# What is expected
Nothing but the records, copied exactly and stripped of pictures, should be in the answer.

# Source data
------------------------------------------------------------

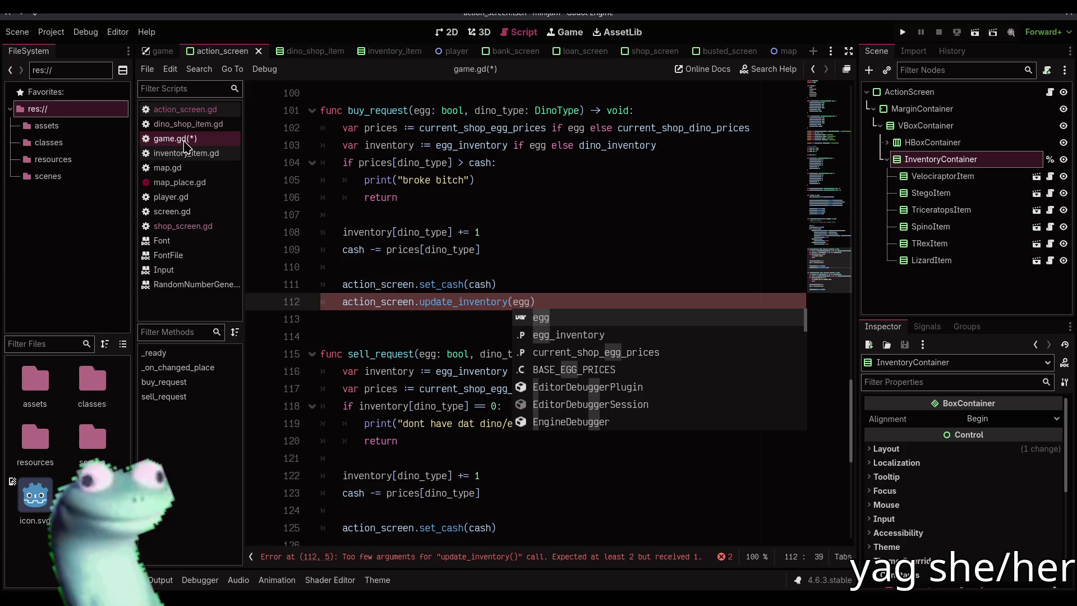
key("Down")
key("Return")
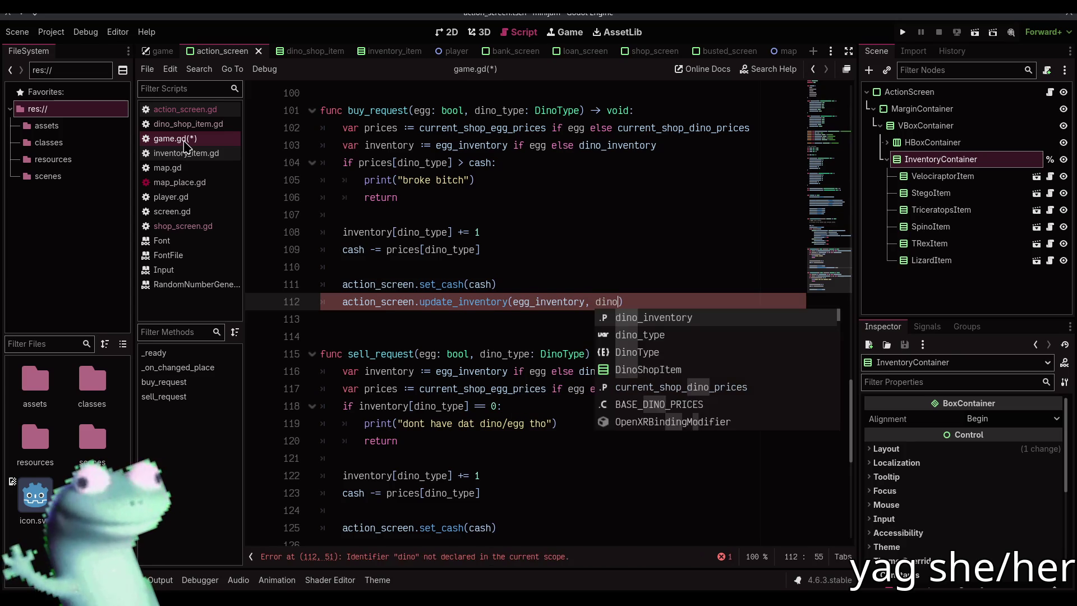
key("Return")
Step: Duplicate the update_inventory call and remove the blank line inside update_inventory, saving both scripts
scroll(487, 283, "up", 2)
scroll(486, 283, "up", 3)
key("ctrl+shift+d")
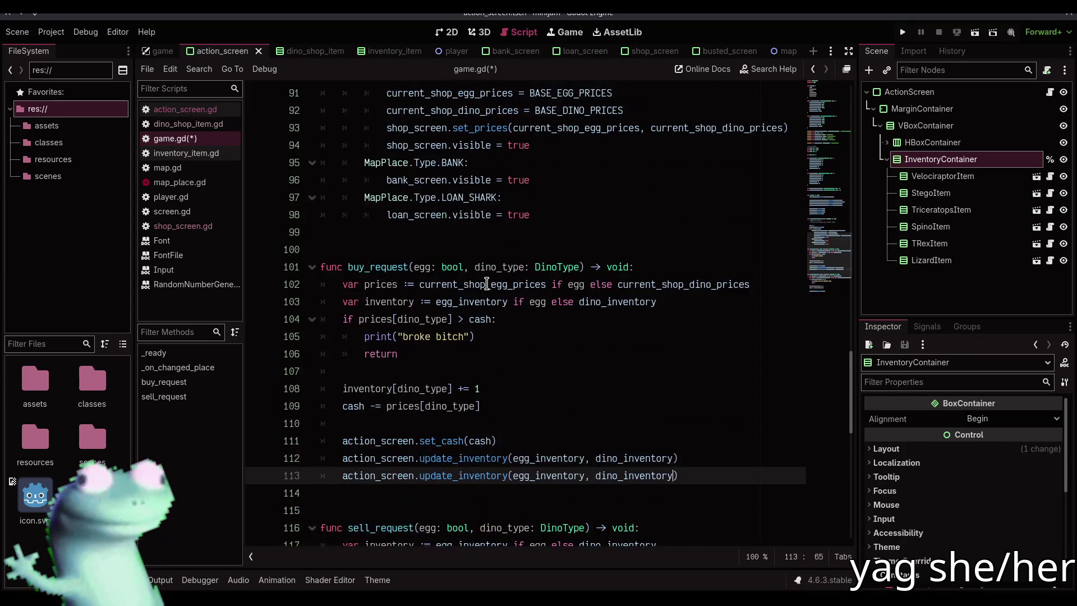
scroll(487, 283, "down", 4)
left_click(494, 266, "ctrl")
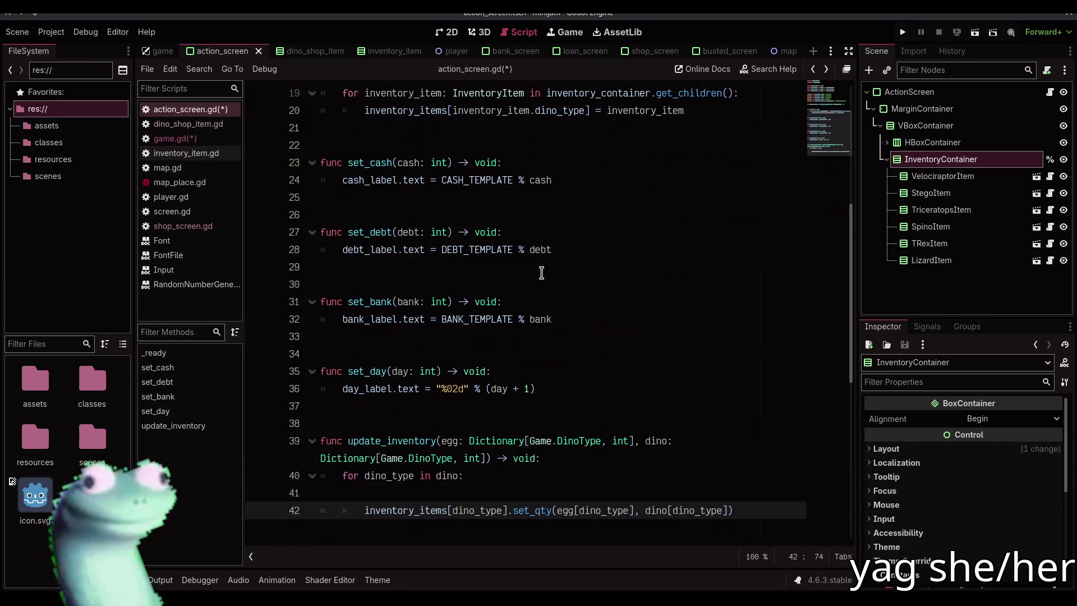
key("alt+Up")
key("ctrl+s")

------------------------------------------------------------

# Response below
key("Down")
key("Return")
key("Return")
Step: Duplicate the update_inventory call and remove the blank line inside update_inventory, saving both scripts
scroll(487, 283, "up", 2)
scroll(486, 283, "up", 3)
key("ctrl+shift+d")
scroll(487, 283, "down", 4)
left_click(494, 266, "ctrl")
key("alt+Up")
key("ctrl+s")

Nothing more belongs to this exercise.